Work to complete »
Copy all of the material below verbatim, reproducing every line without alteration.

Provided records »
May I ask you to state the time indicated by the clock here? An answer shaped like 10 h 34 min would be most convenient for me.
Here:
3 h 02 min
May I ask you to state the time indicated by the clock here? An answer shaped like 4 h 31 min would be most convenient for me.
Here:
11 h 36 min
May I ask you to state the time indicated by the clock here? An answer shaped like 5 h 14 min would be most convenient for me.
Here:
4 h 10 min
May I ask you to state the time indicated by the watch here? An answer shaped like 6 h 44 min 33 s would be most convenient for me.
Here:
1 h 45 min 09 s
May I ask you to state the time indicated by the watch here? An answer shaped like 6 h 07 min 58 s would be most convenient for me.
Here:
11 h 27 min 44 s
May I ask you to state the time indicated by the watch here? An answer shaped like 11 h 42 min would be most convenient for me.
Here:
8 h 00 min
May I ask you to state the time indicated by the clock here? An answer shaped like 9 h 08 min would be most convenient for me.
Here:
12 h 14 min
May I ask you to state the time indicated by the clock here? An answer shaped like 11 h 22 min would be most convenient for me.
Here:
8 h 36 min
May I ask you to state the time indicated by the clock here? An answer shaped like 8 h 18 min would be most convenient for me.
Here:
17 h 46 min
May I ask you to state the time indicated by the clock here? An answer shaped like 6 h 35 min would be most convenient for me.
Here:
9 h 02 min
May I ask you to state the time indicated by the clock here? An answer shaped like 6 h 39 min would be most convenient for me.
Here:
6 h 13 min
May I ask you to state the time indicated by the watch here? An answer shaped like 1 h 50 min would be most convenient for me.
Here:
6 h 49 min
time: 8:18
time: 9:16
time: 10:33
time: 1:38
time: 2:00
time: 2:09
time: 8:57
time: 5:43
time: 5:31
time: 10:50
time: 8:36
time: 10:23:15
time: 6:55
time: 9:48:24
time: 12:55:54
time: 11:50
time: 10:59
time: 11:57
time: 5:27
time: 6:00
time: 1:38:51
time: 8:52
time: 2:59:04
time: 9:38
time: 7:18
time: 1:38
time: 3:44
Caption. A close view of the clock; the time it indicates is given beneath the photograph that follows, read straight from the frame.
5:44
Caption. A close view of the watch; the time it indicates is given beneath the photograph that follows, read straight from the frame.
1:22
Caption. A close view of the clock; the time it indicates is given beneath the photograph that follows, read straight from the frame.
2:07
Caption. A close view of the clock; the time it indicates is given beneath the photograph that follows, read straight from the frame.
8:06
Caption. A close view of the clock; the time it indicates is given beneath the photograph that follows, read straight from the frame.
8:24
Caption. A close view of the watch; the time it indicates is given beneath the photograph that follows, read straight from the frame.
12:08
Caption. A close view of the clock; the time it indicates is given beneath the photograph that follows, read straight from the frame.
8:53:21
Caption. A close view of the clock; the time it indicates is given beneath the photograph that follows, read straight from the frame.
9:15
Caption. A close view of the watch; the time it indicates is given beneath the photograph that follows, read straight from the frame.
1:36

Answer in full »
May I ask you to state the time indicated by the clock here? An answer shaped like 10 h 34 min would be most convenient for me.
Here:
3 h 02 min
May I ask you to state the time indicated by the clock here? An answer shaped like 4 h 31 min would be most convenient for me.
Here:
11 h 36 min
May I ask you to state the time indicated by the clock here? An answer shaped like 5 h 14 min would be most convenient for me.
Here:
4 h 10 min
May I ask you to state the time indicated by the watch here? An answer shaped like 6 h 44 min 33 s would be most convenient for me.
Here:
1 h 45 min 09 s
May I ask you to state the time indicated by the watch here? An answer shaped like 6 h 07 min 58 s would be most convenient for me.
Here:
11 h 27 min 44 s
May I ask you to state the time indicated by the watch here? An answer shaped like 11 h 42 min would be most convenient for me.
Here:
8 h 00 min
May I ask you to state the time indicated by the clock here? An answer shaped like 9 h 08 min would be most convenient for me.
Here:
12 h 14 min
May I ask you to state the time indicated by the clock here? An answer shaped like 11 h 22 min would be most convenient for me.
Here:
8 h 36 min
May I ask you to state the time indicated by the clock here? An answer shaped like 8 h 18 min would be most convenient for me.
Here:
17 h 46 min
May I ask you to state the time indicated by the clock here? An answer shaped like 6 h 35 min would be most convenient for me.
Here:
9 h 02 min
May I ask you to state the time indicated by the clock here? An answer shaped like 6 h 39 min would be most convenient for me.
Here:
6 h 13 min
May I ask you to state the time indicated by the watch here? An answer shaped like 1 h 50 min would be most convenient for me.
Here:
6 h 49 min
time: 8:18
time: 9:16
time: 10:33
time: 1:38
time: 2:00
time: 2:09
time: 8:57
time: 5:43
time: 5:31
time: 10:50
time: 8:36
time: 10:23:15
time: 6:55
time: 9:48:24
time: 12:55:54
time: 11:50
time: 10:59
time: 11:57
time: 5:27
time: 6:00
time: 1:38:51
time: 8:52
time: 2:59:04
time: 9:38
time: 7:18
time: 1:38
time: 3:44
Caption. A close view of the clock; the time it indicates is given beneath the photograph that follows, read straight from the frame.
5:44
Caption. A close view of the watch; the time it indicates is given beneath the photograph that follows, read straight from the frame.
1:22
Caption. A close view of the clock; the time it indicates is given beneath the photograph that follows, read straight from the frame.
2:07
Caption. A close view of the clock; the time it indicates is given beneath the photograph that follows, read straight from the frame.
8:06
Caption. A close view of the clock; the time it indicates is given beneath the photograph that follows, read straight from the frame.
8:24
Caption. A close view of the watch; the time it indicates is given beneath the photograph that follows, read straight from the frame.
12:08
Caption. A close view of the clock; the time it indicates is given beneath the photograph that follows, read straight from the frame.
8:53:21
Caption. A close view of the clock; the time it indicates is given beneath the photograph that follows, read straight from the frame.
9:15
Caption. A close view of the watch; the time it indicates is given beneath the photograph that follows, read straight from the frame.
1:36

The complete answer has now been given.